The loss of wetlands has killed fish or driven them to the few water holes that remain, mostly in clumps of trees called hammocks.

Without water, alligators have burrowed into underground dens or fled to canals, where they fight each other for space and food.

Much of the coastal estuaries, where brackish water creates a womb for young saltwater and freshwater life, is nearly dried out and almost dead.

In Everglades National Park, a blanket of dried vegetation covers what water is left. Step on it and it cracks like thin ice, sending a person crashing through up to the ankle in water.

In other places, dried-out white clumps of algae called periphyton stick to the ground like brine at the bottom of a pickle barrel.

The brown ground stands out against the bright green of adjacent farm fields, where jets of irrigation water arc in bright sunlight.

The problem is not so much severity; the Everglades dries out nearly every year.

The problem is frequency.

It is not oversimplifying to say overwatering a nearby lawn helps contribute to the death of the Everglades, biologists say. The continuing influx of people and the resulting increase in water demand is rapidly depleting the water cushion the Everglades needs to stay wet through the dry season.

Periods of low rainfall historically come every nine years, severly drying out wetlands. But without backup water, periods of low to moderate rainfall are causing the same severe drying.

In the next 15 to 20 years, the drought cycle will shrink to less than three years.

That is not enough time for the food web to recover.

In a low-to-moderate rainfall period, Everglades National Park suffers because water never gets to it. Conservation areas suffer because water is pulled from them to supply residents and farmers.

Long ago, water took six months to a year to flow through the Everglades. By the time it got to Florida Bay, the rainy season had begun again.

Now water pools in conservation areas and is sent to farmers or coastal residents, released out to sea to prevent flooding, or released in spurts to the park.

All but 15,000 of 200,000 birds scattered across the Everglades have moved north from the national park and its food-rich estuaries to the conservation areas. Birds, fish and alligators are losing entire generations. Aquatic vegetation also is threatened.

Some planned changes in the system will help a little.

Under the Surface Water Improvement and Management plan for the Everglades, tens of thousands of acres of agriculture or state land would be set aside as ponds to filter nutrients.
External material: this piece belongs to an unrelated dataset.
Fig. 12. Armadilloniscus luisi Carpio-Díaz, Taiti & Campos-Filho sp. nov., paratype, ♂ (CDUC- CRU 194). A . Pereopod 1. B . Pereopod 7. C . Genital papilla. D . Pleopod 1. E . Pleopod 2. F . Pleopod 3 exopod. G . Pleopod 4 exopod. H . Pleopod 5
A side benefit is that much of the water the ponds would store would, in the past, have been sent out to sea once conservation areas were full. But some of these areas will lose water through evaporation that would have gone down canals into the national park.

In any event, it will be at least 10 years before ponds are set up.

There are long-term solutions.

Limiting growth simply will not happen, biologists concede. But people can limit consumption; they have been under mandatory restrictions.

But once the drought is declared over, people will return to inefficient ways - until water becomes too costly, biologists say.

A third option is alternatives such as reverse osmosis and desalinization. But with current attitudes in Florida, that is likely to happen only when people, not wildlife, need it and it may not come for another 30 to 40 years. By then, according to the computer models, life in the Everglades may be gone.

"There's going to have to be a social conscience developed in South Florida," says South Florida Water Management District biologist Steve Davis, "where people realize that what they do does affect the survival of the Everglades."